#### Supplied records

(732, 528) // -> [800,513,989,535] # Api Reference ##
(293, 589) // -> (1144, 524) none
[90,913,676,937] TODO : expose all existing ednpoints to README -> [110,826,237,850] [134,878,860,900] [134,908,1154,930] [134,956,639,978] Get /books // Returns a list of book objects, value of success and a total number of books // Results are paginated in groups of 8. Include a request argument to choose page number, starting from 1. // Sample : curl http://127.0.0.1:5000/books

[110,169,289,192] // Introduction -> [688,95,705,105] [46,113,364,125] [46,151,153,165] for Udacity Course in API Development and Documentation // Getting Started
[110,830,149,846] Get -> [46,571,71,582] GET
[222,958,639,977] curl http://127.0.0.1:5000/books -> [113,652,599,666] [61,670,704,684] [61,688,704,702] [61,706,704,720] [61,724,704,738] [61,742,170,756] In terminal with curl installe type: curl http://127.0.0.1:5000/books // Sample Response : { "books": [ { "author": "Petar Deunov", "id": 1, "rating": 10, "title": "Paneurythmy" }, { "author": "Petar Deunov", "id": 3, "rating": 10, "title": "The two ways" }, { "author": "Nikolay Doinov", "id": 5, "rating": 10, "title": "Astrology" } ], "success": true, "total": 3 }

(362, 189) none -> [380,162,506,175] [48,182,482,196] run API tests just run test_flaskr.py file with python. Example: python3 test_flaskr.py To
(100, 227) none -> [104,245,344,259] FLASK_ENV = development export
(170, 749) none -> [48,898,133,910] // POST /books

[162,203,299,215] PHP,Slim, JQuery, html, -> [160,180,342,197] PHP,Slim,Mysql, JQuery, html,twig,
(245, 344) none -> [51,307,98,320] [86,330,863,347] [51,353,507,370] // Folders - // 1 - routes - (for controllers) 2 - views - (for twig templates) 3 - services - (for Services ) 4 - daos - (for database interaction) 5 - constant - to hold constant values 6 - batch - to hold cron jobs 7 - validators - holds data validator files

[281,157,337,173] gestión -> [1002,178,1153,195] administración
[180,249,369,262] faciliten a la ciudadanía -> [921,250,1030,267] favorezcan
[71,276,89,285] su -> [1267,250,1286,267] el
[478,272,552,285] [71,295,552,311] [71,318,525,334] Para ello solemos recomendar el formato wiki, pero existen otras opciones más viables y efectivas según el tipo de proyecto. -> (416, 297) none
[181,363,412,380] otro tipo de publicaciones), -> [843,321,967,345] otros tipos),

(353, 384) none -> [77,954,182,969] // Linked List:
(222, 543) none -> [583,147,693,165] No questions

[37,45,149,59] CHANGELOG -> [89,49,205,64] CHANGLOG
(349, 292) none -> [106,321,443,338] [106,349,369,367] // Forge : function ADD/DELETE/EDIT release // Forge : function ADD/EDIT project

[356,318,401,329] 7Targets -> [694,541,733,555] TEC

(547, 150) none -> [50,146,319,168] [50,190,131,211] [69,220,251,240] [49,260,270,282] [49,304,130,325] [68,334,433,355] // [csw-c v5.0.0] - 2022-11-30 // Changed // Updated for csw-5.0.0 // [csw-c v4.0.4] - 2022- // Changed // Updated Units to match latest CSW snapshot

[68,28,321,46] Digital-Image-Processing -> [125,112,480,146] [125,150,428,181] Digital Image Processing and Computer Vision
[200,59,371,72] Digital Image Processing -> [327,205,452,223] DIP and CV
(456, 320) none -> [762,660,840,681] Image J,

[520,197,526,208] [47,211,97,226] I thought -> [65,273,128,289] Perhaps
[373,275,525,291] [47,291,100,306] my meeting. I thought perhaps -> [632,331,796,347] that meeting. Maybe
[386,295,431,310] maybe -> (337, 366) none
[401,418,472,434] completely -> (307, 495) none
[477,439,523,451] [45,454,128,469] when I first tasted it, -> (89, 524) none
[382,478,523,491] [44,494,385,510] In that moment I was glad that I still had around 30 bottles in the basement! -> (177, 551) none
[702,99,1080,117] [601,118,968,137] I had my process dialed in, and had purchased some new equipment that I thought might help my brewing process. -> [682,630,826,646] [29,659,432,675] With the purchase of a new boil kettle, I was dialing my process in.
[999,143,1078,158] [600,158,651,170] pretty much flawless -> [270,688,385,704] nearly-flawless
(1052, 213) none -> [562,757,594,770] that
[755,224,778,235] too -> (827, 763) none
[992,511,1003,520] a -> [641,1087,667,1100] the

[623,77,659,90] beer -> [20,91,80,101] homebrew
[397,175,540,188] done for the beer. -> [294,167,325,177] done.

########

Task instructions
An exact copy of every entry is the expected result.

Response to this exercise
(732, 528) // -> [800,513,989,535] # Api Reference ##
(293, 589) // -> (1144, 524) none
[90,913,676,937] TODO : expose all existing ednpoints to README -> [110,826,237,850] [134,878,860,900] [134,908,1154,930] [134,956,639,978] Get /books // Returns a list of book objects, value of success and a total number of books // Results are paginated in groups of 8. Include a request argument to choose page number, starting from 1. // Sample : curl http://127.0.0.1:5000/books

[110,169,289,192] // Introduction -> [688,95,705,105] [46,113,364,125] [46,151,153,165] for Udacity Course in API Development and Documentation // Getting Started
[110,830,149,846] Get -> [46,571,71,582] GET
[222,958,639,977] curl http://127.0.0.1:5000/books -> [113,652,599,666] [61,670,704,684] [61,688,704,702] [61,706,704,720] [61,724,704,738] [61,742,170,756] In terminal with curl installe type: curl http://127.0.0.1:5000/books // Sample Response : { "books": [ { "author": "Petar Deunov", "id": 1, "rating": 10, "title": "Paneurythmy" }, { "author": "Petar Deunov", "id": 3, "rating": 10, "title": "The two ways" }, { "author": "Nikolay Doinov", "id": 5, "rating": 10, "title": "Astrology" } ], "success": true, "total": 3 }

(362, 189) none -> [380,162,506,175] [48,182,482,196] run API tests just run test_flaskr.py file with python. Example: python3 test_flaskr.py To
(100, 227) none -> [104,245,344,259] FLASK_ENV = development export
(170, 749) none -> [48,898,133,910] // POST /books

[162,203,299,215] PHP,Slim, JQuery, html, -> [160,180,342,197] PHP,Slim,Mysql, JQuery, html,twig,
(245, 344) none -> [51,307,98,320] [86,330,863,347] [51,353,507,370] // Folders - // 1 - routes - (for controllers) 2 - views - (for twig templates) 3 - services - (for Services ) 4 - daos - (for database interaction) 5 - constant - to hold constant values 6 - batch - to hold cron jobs 7 - validators - holds data validator files

[281,157,337,173] gestión -> [1002,178,1153,195] administración
[180,249,369,262] faciliten a la ciudadanía -> [921,250,1030,267] favorezcan
[71,276,89,285] su -> [1267,250,1286,267] el
[478,272,552,285] [71,295,552,311] [71,318,525,334] Para ello solemos recomendar el formato wiki, pero existen otras opciones más viables y efectivas según el tipo de proyecto. -> (416, 297) none
[181,363,412,380] otro tipo de publicaciones), -> [843,321,967,345] otros tipos),

(353, 384) none -> [77,954,182,969] // Linked List:
(222, 543) none -> [583,147,693,165] No questions

[37,45,149,59] CHANGELOG -> [89,49,205,64] CHANGLOG
(349, 292) none -> [106,321,443,338] [106,349,369,367] // Forge : function ADD/DELETE/EDIT release // Forge : function ADD/EDIT project

[356,318,401,329] 7Targets -> [694,541,733,555] TEC

(547, 150) none -> [50,146,319,168] [50,190,131,211] [69,220,251,240] [49,260,270,282] [49,304,130,325] [68,334,433,355] // [csw-c v5.0.0] - 2022-11-30 // Changed // Updated for csw-5.0.0 // [csw-c v4.0.4] - 2022- // Changed // Updated Units to match latest CSW snapshot

[68,28,321,46] Digital-Image-Processing -> [125,112,480,146] [125,150,428,181] Digital Image Processing and Computer Vision
[200,59,371,72] Digital Image Processing -> [327,205,452,223] DIP and CV
(456, 320) none -> [762,660,840,681] Image J,

[520,197,526,208] [47,211,97,226] I thought -> [65,273,128,289] Perhaps
[373,275,525,291] [47,291,100,306] my meeting. I thought perhaps -> [632,331,796,347] that meeting. Maybe
[386,295,431,310] maybe -> (337, 366) none
[401,418,472,434] completely -> (307, 495) none
[477,439,523,451] [45,454,128,469] when I first tasted it, -> (89, 524) none
[382,478,523,491] [44,494,385,510] In that moment I was glad that I still had around 30 bottles in the basement! -> (177, 551) none
[702,99,1080,117] [601,118,968,137] I had my process dialed in, and had purchased some new equipment that I thought might help my brewing process. -> [682,630,826,646] [29,659,432,675] With the purchase of a new boil kettle, I was dialing my process in.
[999,143,1078,158] [600,158,651,170] pretty much flawless -> [270,688,385,704] nearly-flawless
(1052, 213) none -> [562,757,594,770] that
[755,224,778,235] too -> (827, 763) none
[992,511,1003,520] a -> [641,1087,667,1100] the

[623,77,659,90] beer -> [20,91,80,101] homebrew
[397,175,540,188] done for the beer. -> [294,167,325,177] done.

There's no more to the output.